Сосед, который за время пребывания в СИЗО свыкся с пренебрежительным обращением, мечтательно продолжил:

— Завтра я выйду... Домой... К жене, теще...

— Как это?..— не понял Корнилов.

Ответа он не дождался. В этот момент из приемника раздался голос ведущего: «Коллеги по работе просят исполнить песню группы „Лесоповал" для своего друга Валентина Клычкова, находящегося сегодня по воле злых людей на Канарах».

— А ну, тихо там, черти!..— Бивень схватил тапок и прогулялся им по головам Толстых и Корнилова.

Оба замерли. Авторитет врубил приемник на полную громкость. Ведущий продолжал лить бальзам на сердце бывалого зэка: «...Кроме того, друзья просят передать Вале, чтоб он не переживал. Арчик ни в чем не сознался».

— Молодец, кореш!..—Бивень в восторге хлопнул ладонью по лежаку.

Толстых рефлекторно втянул голову.

Контролер фирмы «Энергия» вернулся к своим мыслям: «Надо как-то срочно связаться с Ириной. С одной стороны — этот забитый клоун на „наседку" не похож. С другой — если информация дойдет до ментов — мне конец.
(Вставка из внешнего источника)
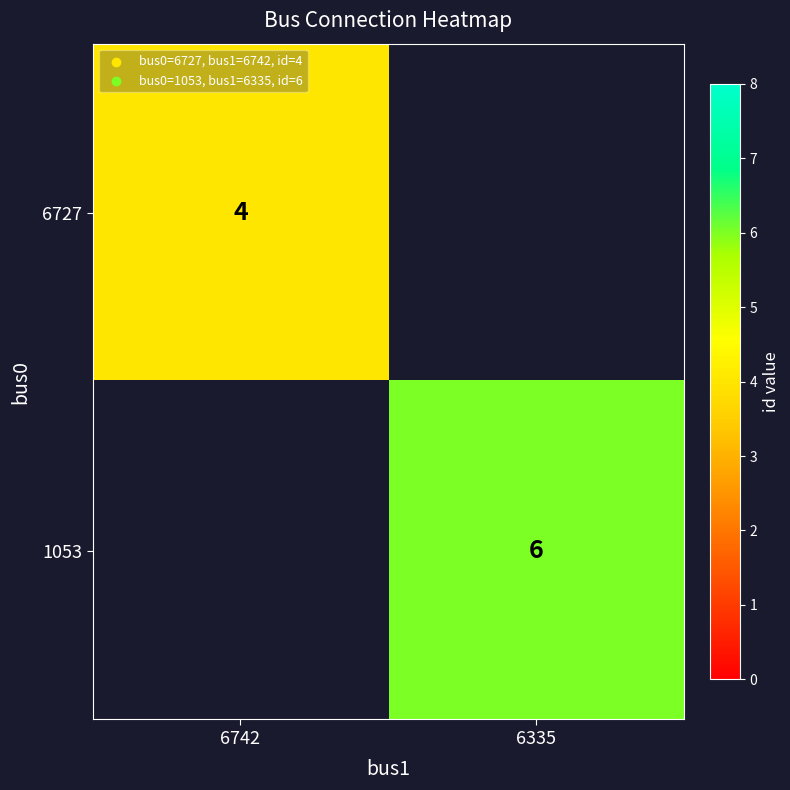

Is it true that 1053 equals 10.1 at 6335?

False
Но выбора нет. Время играет против меня. Информацию надо передать сейчас. Потом будет поздно».

С риском получить тапком по голове Корнилов высунулся из-под шконки и прошептал соседу по спальному месту:

— Слышь, ты точно завтра на волю выходишь?..

— Осталось семь часов девятнадцать минут.— Изможденное лицо Геннадия оживилось.

— Дело у меня к тебе есть, это очень важно. С бабками не обижу...

Толстых придвинулся ближе, чтобы лучше слышать слова, заглушаемые «Лесоповалом».

— Женщине одной надо кое-что передать,— шепотом продолжил Корнилов.— Сделаешь? Она заплатит.

Несмотря на то что лежали они в метре друг от друга, свет единственной лампочки не позволял Корнилову разглядеть выражение лица собеседника. Он считал себя большим знатоком человеческой натуры, который по мимолетным оттенкам мимики может отличить «наседку» от честного арестанта.

— Ну что, сделаешь?

— Да не жалко.

— Запоминай телефон...

До своего добровольного схождения в круги тюремного ада Толстых наивно думал, что в России найдется мало людей, которые смогут рассказать ему что-нибудь новое в области сантехники. В своей нормальной жизни он постоянно находился в курсе последних новинок, выписывал каталоги, одним словом, держал руку на пульсе последних достижений сантехнической мысли. Ему в голову не могло прийти, что простой унитаз можно использовать в качестве средства связи.

В «хате» он узнал, что стояк проходит сверху вниз через все этажи и к нему с двух сторон подходят ответвления из двух соседних камер. Сливы от унитазов и умывальников сходятся в одной точке. Однако, чтобы поговорить по этому «телефону», надо удалить водную пробку из очка или унитаза.

Именно этим Толстых и занимался под чутким руководством Хряка. При помощи тряпки Геннадий довольно долго собирал воду, а затем выкручивал ветошь в умывальник. Когда вода иссякала, Толстых, следуя наставлениям авторитета, наклонился почти вплотную к унитазу и повел диалог с нижней камерой.